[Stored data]

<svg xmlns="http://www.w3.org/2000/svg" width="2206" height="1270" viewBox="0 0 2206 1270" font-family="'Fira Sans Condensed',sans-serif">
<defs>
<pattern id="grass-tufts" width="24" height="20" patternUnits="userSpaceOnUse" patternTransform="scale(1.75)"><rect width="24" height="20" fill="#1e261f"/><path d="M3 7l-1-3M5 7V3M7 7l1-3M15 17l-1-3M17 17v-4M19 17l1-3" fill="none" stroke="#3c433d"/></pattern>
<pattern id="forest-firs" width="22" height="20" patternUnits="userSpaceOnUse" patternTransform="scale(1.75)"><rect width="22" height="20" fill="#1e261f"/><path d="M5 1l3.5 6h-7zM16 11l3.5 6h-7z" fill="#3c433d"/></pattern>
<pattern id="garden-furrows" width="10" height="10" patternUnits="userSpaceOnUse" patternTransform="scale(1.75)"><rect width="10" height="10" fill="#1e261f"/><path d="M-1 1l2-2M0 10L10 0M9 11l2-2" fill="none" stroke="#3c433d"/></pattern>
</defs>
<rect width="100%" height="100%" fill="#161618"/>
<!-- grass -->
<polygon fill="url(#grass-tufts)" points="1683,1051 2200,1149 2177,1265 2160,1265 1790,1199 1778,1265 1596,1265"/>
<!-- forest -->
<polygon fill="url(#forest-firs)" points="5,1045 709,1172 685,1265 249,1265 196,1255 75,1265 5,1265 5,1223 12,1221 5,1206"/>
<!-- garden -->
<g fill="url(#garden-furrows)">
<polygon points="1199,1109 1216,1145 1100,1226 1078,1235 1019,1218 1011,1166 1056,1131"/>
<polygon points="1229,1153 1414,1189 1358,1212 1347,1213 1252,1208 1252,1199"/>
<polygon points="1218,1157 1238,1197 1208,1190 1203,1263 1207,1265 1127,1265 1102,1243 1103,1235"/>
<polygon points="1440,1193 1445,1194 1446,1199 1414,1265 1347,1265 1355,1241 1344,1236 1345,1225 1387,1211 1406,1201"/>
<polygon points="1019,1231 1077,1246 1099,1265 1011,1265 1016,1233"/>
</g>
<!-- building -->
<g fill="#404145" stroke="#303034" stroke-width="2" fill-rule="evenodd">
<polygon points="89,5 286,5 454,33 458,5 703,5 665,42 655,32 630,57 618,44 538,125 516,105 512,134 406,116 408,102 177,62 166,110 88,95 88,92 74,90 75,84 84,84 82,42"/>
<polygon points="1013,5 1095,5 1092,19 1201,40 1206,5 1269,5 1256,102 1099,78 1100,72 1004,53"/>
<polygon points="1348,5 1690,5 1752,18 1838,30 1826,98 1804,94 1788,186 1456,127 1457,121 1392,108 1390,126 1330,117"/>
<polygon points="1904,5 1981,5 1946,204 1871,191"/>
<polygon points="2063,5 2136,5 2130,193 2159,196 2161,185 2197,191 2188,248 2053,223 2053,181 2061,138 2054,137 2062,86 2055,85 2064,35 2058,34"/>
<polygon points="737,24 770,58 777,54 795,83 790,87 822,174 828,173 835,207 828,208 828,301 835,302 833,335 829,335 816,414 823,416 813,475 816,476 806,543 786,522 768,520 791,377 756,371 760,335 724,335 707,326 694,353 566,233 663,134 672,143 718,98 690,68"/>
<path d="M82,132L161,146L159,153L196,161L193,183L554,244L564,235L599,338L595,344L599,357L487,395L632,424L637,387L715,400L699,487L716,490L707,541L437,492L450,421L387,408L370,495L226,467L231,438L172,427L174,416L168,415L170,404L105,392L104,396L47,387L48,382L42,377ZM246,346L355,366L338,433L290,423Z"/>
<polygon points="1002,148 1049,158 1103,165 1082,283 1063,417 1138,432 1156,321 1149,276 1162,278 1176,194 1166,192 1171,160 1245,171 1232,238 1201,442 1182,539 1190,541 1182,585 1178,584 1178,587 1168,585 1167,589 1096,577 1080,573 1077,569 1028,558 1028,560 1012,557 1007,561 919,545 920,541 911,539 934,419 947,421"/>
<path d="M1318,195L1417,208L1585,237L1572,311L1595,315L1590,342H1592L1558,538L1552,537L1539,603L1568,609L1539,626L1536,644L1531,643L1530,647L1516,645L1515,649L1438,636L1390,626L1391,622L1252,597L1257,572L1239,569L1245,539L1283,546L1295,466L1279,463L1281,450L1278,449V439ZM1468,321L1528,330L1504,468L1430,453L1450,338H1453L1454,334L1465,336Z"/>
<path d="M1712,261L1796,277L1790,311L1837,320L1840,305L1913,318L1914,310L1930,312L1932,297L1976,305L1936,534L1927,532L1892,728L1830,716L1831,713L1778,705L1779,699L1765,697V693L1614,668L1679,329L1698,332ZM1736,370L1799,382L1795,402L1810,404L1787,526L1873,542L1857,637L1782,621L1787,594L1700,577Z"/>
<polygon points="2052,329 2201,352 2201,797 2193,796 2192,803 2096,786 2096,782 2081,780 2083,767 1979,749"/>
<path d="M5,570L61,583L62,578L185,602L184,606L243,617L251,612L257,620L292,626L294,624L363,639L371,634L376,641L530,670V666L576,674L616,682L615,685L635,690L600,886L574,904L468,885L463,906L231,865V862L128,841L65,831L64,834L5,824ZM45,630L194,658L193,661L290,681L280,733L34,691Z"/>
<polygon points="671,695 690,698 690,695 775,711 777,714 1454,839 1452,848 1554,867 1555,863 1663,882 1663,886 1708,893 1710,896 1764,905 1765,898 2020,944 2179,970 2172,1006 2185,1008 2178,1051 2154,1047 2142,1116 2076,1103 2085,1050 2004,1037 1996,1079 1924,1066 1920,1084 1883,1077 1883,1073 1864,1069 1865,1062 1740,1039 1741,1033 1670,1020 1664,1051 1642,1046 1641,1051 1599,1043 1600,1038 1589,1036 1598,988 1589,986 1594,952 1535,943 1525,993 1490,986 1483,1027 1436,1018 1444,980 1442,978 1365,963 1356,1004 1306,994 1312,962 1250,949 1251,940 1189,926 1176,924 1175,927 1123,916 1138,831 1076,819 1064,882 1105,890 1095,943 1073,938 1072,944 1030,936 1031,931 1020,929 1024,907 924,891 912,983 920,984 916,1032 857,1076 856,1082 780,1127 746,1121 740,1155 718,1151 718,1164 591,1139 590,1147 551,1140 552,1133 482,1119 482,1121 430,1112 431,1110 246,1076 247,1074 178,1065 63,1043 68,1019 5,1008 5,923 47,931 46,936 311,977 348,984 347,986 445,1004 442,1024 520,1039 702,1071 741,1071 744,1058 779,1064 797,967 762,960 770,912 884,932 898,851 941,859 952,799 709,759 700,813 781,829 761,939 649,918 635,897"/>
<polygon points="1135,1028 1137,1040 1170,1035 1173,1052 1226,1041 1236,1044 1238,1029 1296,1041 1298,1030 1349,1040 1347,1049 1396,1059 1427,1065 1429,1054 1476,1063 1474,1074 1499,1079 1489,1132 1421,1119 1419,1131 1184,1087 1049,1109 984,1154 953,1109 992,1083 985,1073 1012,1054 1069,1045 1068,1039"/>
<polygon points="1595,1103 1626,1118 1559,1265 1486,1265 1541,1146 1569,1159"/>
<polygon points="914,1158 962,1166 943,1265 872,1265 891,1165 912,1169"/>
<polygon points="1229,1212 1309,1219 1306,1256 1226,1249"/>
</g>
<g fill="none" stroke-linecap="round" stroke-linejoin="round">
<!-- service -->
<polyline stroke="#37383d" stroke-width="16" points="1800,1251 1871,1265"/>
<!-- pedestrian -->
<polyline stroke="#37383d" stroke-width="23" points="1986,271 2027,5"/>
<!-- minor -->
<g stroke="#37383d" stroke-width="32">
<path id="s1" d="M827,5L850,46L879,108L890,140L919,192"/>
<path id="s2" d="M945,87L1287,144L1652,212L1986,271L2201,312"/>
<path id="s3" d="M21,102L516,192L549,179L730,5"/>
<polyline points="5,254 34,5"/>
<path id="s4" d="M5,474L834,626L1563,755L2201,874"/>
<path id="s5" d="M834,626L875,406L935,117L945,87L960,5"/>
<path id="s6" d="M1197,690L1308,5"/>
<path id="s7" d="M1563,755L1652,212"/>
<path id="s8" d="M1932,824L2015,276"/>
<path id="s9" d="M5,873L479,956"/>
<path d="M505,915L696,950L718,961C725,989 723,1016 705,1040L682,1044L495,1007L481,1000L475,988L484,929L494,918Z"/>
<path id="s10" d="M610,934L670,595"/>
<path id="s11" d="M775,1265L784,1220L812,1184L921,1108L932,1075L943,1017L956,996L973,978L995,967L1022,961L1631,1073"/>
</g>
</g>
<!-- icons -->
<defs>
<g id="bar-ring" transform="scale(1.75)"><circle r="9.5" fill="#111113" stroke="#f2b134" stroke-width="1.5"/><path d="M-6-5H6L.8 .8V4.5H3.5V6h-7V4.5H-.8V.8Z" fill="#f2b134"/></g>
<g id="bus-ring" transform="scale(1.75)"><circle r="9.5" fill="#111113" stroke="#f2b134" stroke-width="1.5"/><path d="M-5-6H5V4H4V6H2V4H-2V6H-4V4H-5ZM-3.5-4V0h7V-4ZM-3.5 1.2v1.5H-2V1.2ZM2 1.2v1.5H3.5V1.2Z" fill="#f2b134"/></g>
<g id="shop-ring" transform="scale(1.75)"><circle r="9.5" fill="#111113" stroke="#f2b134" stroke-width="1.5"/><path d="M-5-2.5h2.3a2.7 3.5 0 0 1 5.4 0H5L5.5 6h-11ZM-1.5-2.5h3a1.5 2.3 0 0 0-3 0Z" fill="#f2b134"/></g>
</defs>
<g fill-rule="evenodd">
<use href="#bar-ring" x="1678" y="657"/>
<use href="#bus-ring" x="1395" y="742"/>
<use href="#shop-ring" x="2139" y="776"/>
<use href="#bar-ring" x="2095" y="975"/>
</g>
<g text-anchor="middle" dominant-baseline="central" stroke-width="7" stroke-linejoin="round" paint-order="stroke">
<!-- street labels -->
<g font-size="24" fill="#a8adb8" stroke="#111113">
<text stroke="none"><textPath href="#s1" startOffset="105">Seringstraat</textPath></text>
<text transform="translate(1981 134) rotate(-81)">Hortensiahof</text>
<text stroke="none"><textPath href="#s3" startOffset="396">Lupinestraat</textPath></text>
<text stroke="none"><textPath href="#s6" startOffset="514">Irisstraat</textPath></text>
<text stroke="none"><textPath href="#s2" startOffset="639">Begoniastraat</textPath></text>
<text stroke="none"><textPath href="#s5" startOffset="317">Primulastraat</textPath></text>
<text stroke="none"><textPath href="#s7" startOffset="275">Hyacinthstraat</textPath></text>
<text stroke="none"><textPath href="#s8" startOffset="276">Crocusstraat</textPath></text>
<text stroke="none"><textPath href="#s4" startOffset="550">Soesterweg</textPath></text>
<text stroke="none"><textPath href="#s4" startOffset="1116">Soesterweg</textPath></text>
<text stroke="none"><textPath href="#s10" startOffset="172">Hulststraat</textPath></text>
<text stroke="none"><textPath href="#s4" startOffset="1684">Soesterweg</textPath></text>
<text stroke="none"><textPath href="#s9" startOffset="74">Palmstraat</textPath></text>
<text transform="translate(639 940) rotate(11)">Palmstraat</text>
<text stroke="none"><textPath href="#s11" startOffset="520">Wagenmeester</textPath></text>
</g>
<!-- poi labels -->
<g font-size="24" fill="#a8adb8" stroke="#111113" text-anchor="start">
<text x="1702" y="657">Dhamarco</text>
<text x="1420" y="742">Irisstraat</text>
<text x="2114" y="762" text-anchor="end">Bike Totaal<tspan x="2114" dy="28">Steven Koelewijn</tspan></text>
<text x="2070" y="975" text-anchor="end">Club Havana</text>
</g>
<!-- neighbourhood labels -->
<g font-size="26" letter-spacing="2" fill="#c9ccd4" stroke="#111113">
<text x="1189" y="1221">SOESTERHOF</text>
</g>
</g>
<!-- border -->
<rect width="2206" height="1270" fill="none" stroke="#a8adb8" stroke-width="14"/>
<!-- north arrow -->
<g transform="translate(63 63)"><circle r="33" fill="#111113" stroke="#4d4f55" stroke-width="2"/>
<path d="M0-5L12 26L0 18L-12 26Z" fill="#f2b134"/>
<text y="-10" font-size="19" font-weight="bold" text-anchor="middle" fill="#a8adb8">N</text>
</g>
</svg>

#### [Task statement]
Reproduce every line above that contains the string "round".

#### [Solution for this task]
<g fill="none" stroke-linecap="round" stroke-linejoin="round">
<g text-anchor="middle" dominant-baseline="central" stroke-width="7" stroke-linejoin="round" paint-order="stroke">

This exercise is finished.